Conclusions and Implications

This pilot study provides the first evidence, to our knowledge, that the beneficial effect of focused EMT for patients with MCI results from the increased use of distributed neural networks mediating explicit memory functions (as hypothesized). Mere repetition of stimuli during training is unlikely to be solely responsible for the behavioral improvement since 1) we previously reported an inverse correlation between the number of training trials and subsequent memory test improvement[22] and 2) we primarily found increased activation following training as opposed to the well-established repetition suppression effect of the BOLD signal[23, 25, 59, 60] that persists in AD[24].

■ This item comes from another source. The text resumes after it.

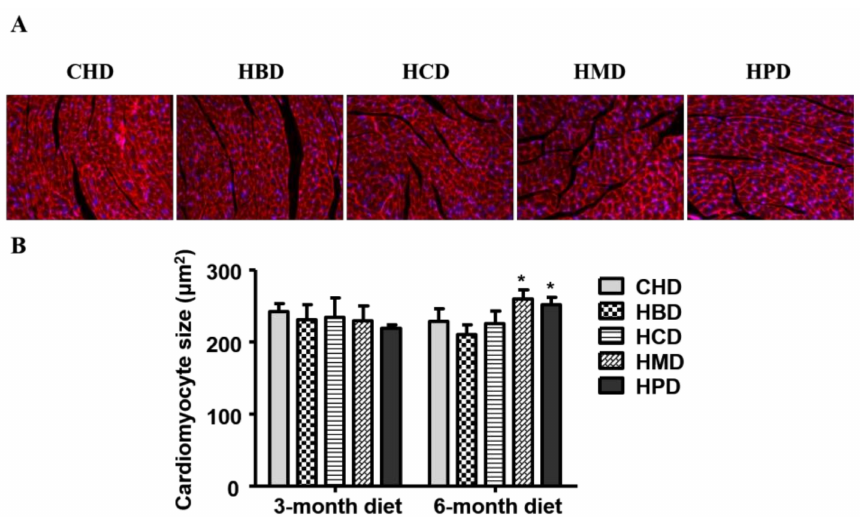
Figure 3. Histological analysis of cardiac tissue from mice fed high-fat diets. ( A ) Representative fluorescent images for cardiac tissue section from mice fed high-fat diets for six months (magnification at 200 × ); ( B ) Quantitative analysis of cardiomyocyte cross-sectional area. Data are presented as mean ± standard deviation, n = 3–5 mouse hearts in each group. * p < 0.05, compared with CHD group of 6-month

The level of effort required by a task could affect activation patterns. Although using EMT strategies is effortful, we do not think this can account for our findings since patients demonstrated significant improvements in both accuracy and RT, which suggests the memory test was easier post-training. EMT is, however, likely to be more difficult for MCI than healthy elderly. Ongoing studies by our group suggest that MCI patients demonstrate greater post-EMT increases in activation than healthy elderly individuals. However, it is currently unclear whether these changes represent compensatory activation or a relative restoration of normal activation that is associated with task performance.52

Despite our small sample size, the robust behavioral and neural changes are quite encouraging and should serve as the basis for future studies. We anticipate the importance of EMT for patients with MCI and AD will escalate once pharmacological agents that modify or arrest disease progression are developed, and that synergistic use of such agents and rehabilitative interventions[62] will become more prevalent.

Acknowledgements

This material is based upon work supported by the Department of Veterans Affairs, Veterans Health Administration, Office of Research and Development, and Rehabilitation Research and Development Service through grants B4602H & B6366W to B.H., B3323K and B4954N to A.M. This work was also funded by the Atlanta VAMC RR&D Center of Excellence. Support to KS from the Atlanta VAMC and from National Institutes of Health (NIH) grant K24 EY017332 and to XH from Georgia Research Alliance and NIH grant R01EB002009 is also gratefully acknowledged. The contents of this manuscript do not represent the views of the Department of Veterans Affairs or the United States Government. Portions of this work were presented at the 2008 annual meetings of the International Neuropsychological Society, the American Academy of Clinical Neuropsychology, and the Society for Neuroscience. We wish to thank Dr. Felicia Goldstein for her assistance with patient recruitment.

Footnotes

Conflicts of Interest

Dr. Anthony Y. Stringer is author of the Ecologically Oriented Neurorehabilitation of Memory (EON-Mem) program and receives royalties from sales. No other author has any conflict of interest.

Author Contributions

Each author provided significant intellectual contribution to warrant authorship and declares that he/she has seen and approved the final version of this manuscript. Dr. Benjamin M. Hampstead had full access to all the data in the study; Dr. K. Sathian had final responsibility for the decision to submit for publication.